Nouvelle tranche de vie du gars Threepwood au pays de la flibuste : le pirate ingénu, éternellement en devenir disons, vient de passer la plus formidable des lunes de miel avec sa belle, Elaine Marley, gouverneur de l’île de Mêlée. Parfait. Sauf que de retour sur l’île, nos tourtereaux en apprennent une bien bonne : Elaine a été déclarée morte. Pourquoi, comment ? Mystère. En attendant de connaître le fin mot de l’histoire et de savoir ce qui se trame de louche au pays des boucaniers ravagés, le couple constate, effaré, qu’il est question de détruire sur-le-champ la demeure d’Elaine à la catapulte. Première véritable mission : stopper le carnage. Pour ce faire, il s’agit d’appâter le lascar chargé de faire le sale travail en lui offrant quelques bretzels fourrés à la cervelle. Pendant qu’il se goinfre, vous tripatouillez le système de visée de la catapulte, de telle sorte que le prochain boulet rebondisse sur la chambre à air, que vous aurez pris soin, au préalable, de disposer sur le cactus près de l’entrée. Retour à l’envoyeur : le projectile s’écrase finalement sur la catapulte avant que celle-ci ne dégringole la falaise.

Bel exemple de la logique made in Lucas Arts, exploitée depuis le premier opus de la série. Pour bien faire, privilégiez les solutions les plus tirées par les cheveux. N’évacuez jamais les combinaisons les plus invraisemblables. C’est là tout le charme du soft, mais c’est aussi son point faible car il est totalement exclu dans ces conditions d’en venir à bout sans la solution. Certes, les dialogues entamés avec la populace environnante peuvent vous mettre sur la piste. Encore faut-il avoir le courage d’épuiser toutes les répliques des QCM et faire les bons recoupements entre chaque révélation. On apprend ainsi qu’un étrange politicien australien, Ozzie Mandril, est à l’origine des petits malheurs de la populace. L’homme est en train de s’approprier l’île dont il espère bien devenir le prochain gouverneur. Les habitants désertent déjà en masse les environs, la plupart d’entre eux ayant misé et perdu leur villa dans une partie de bras d’insultes (même principe que le fameux duel d’insultes au sabre des opus précédents, mais vous l’avez compris, il s’agit de bras de fer ici). Comme c’est la tradition dans la série, les dialogues à base de vannes à deux balles, de private jokes et de jeux de mots balourds sont légion.
Au programme, dans cet épisode : un séjour sur l’île de Lucre (avec Carla et Otis, les deux tiers de votre équipage dans Monkey Island 3) pour y récupérer l’acte de propriété du grand-père d’Elaine auprès d’un trio d’avocats moyennement intègres, un séjour en prison à la suite d’un casse de banque qu’on vous impute par erreur, un voyage dans le temps, etc. Jusqu’à la rencontre finale avec… LeChuck ! L’ennemi de toujours n’a donc encore pas dit son dernier mot, ou plutôt sa dernière insulte. Et c’est au « Monkey Kombat », parodie maison de l’illustre jeu de mandales, qu’il faudra ici l’affronter.
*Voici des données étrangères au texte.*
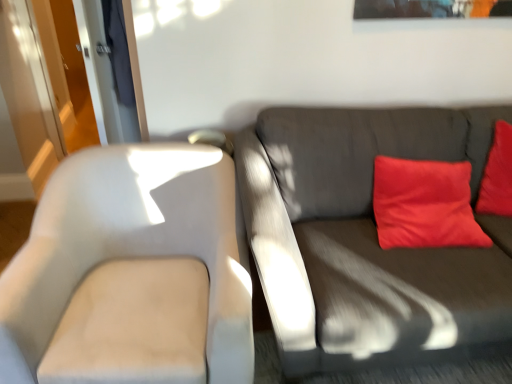
Question: From the image's perspective, is matte red pillow at upper right located above transparent glass door at upper left?

Choices:
 (A) no
 (B) yes

Answer: (A)

Question: Does matte red pillow at upper right turn towards transparent glass door at upper left?

Choices:
 (A) no
 (B) yes

Answer: (A)

Question: Is matte red pillow at upper right completely or partially outside of transparent glass door at upper left?

Choices:
 (A) no
 (B) yes

Answer: (B)

Question: Is matte red pillow at upper right turned away from transparent glass door at upper left?

Choices:
 (A) no
 (B) yes

Answer: (A)

Question: From the image's perspective, is matte red pillow at upper right beneath transparent glass door at upper left?

Choices:
 (A) no
 (B) yes

Answer: (B)

Question: Considering the relative sizes of matte red pillow at upper right and transparent glass door at upper left in the image provided, is matte red pillow at upper right wider than transparent glass door at upper left?

Choices:
 (A) no
 (B) yes

Answer: (B)

Question: Could matte red pillow at upper right be considered to be inside dark gray fabric couch at right?

Choices:
 (A) no
 (B) yes

Answer: (B)

Question: From a real-world perspective, is dark gray fabric couch at right physically above matte red pillow at upper right?

Choices:
 (A) no
 (B) yes

Answer: (A)

Question: Is dark gray fabric couch at right not within matte red pillow at upper right?

Choices:
 (A) no
 (B) yes

Answer: (B)

Question: Considering the relative sizes of dark gray fabric couch at right and matte red pillow at upper right in the image provided, is dark gray fabric couch at right shorter than matte red pillow at upper right?

Choices:
 (A) no
 (B) yes

Answer: (A)

Question: Does dark gray fabric couch at right lie in front of matte red pillow at upper right?

Choices:
 (A) yes
 (B) no

Answer: (A)

Question: Can you confirm if dark gray fabric couch at right is wider than matte red pillow at upper right?

Choices:
 (A) yes
 (B) no

Answer: (A)

Question: Is matte red pillow at upper right facing towards dark gray fabric couch at right?

Choices:
 (A) no
 (B) yes

Answer: (B)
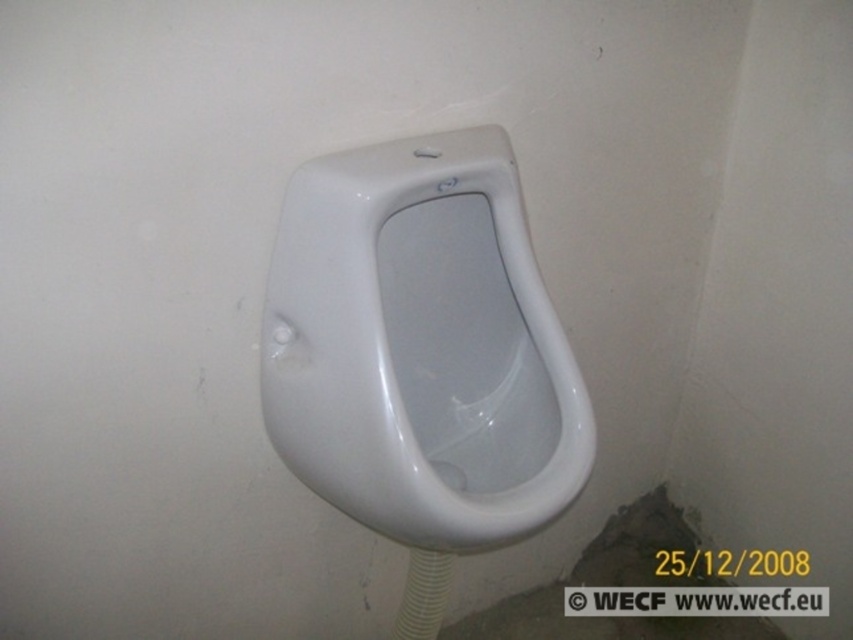
Does white glossy urinal at center appear under white rubber pipe at lower center?

No.

The height and width of the screenshot is (640, 853). Describe the element at coordinates (421, 346) in the screenshot. I see `white glossy urinal at center` at that location.

This screenshot has width=853, height=640. Identify the location of white glossy urinal at center. (421, 346).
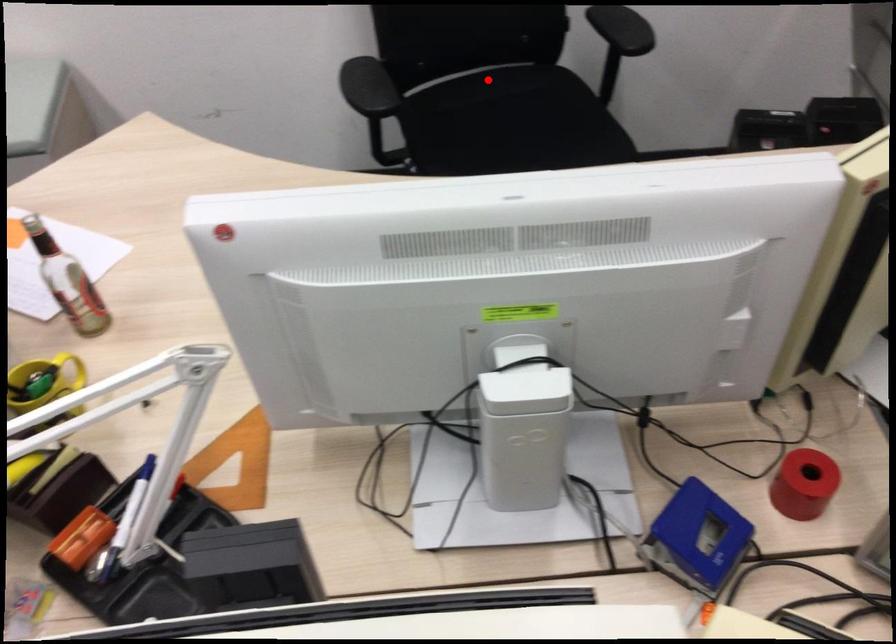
La grande et unique nouveauté de ce quatrième épisode, c’est la 3D. Ce qui rapproche sensiblement le jeu de Grim Fandango, sorti l’année dernière. Avantage : visuellement parlant, c’est plus joli. Hélas, c’est la maniabilité du héros qui trinque. Difficile souvent de diriger Guybrush lorsque l’angle de caméra imposé nous colle le nez au personnage, ou bien, lorsqu’à l’inverse, celui-ci est trop éloigné. Pas simple non plus de récupérer tous les objets plantés dans le décor lorsque le jeu passe soudainement d’un décor à l’autre. Question interface, l’affaire est vite réglée puisqu’il n’y en a plus. Dorénavant, celle-ci est transparente et l’on utilise les touches pour exécuter une action particulière : parler, examiner, prendre, utiliser, combiner des objets, accéder à l’inventaire.

L’évolution graphique ne suffit toutefois pas à apporter un nouveau souffle au genre. Monkey Island a fait sa toilette, reste le principe éculé du jeu d’aventures basique, profondément ennuyeux. A moins d’avoir l’âme d’un Guybrush Threepwood précisément, pourquoi pas. Sinon faites donc une croix dessus.